**What is expected**
Your answer should be the line that contains "output logic OUT = 0" and each line after it, restated word for word through the final line of the entries.

[Design files in text formats]
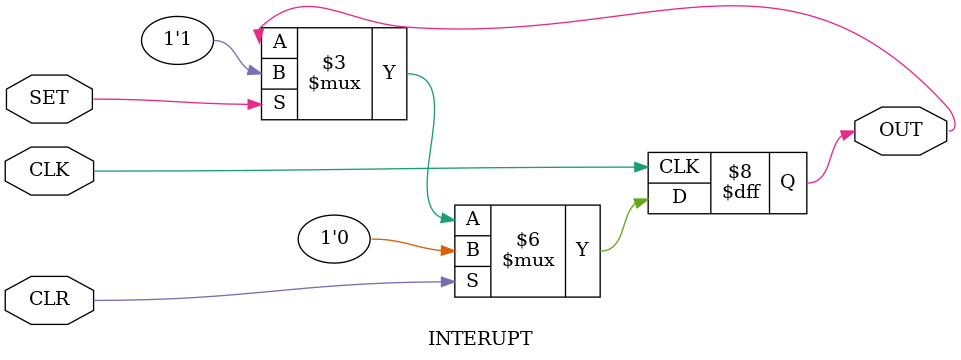
<source format=sv>
`timescale 1ns / 1ps


module INTERUPT(
    input CLK,
    input SET,
    input CLR,
    output logic OUT = 0
    );
    
     always_ff @ (posedge CLK)
       begin
           if(CLR)
               OUT<=0;
               else if(SET)
                   OUT<=1;
       end
       
endmodule

</source>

**Written solution**
    output logic OUT = 0
    );
    
     always_ff @ (posedge CLK)
       begin
           if(CLR)
               OUT<=0;
               else if(SET)
                   OUT<=1;
       end
       
endmodule

</source>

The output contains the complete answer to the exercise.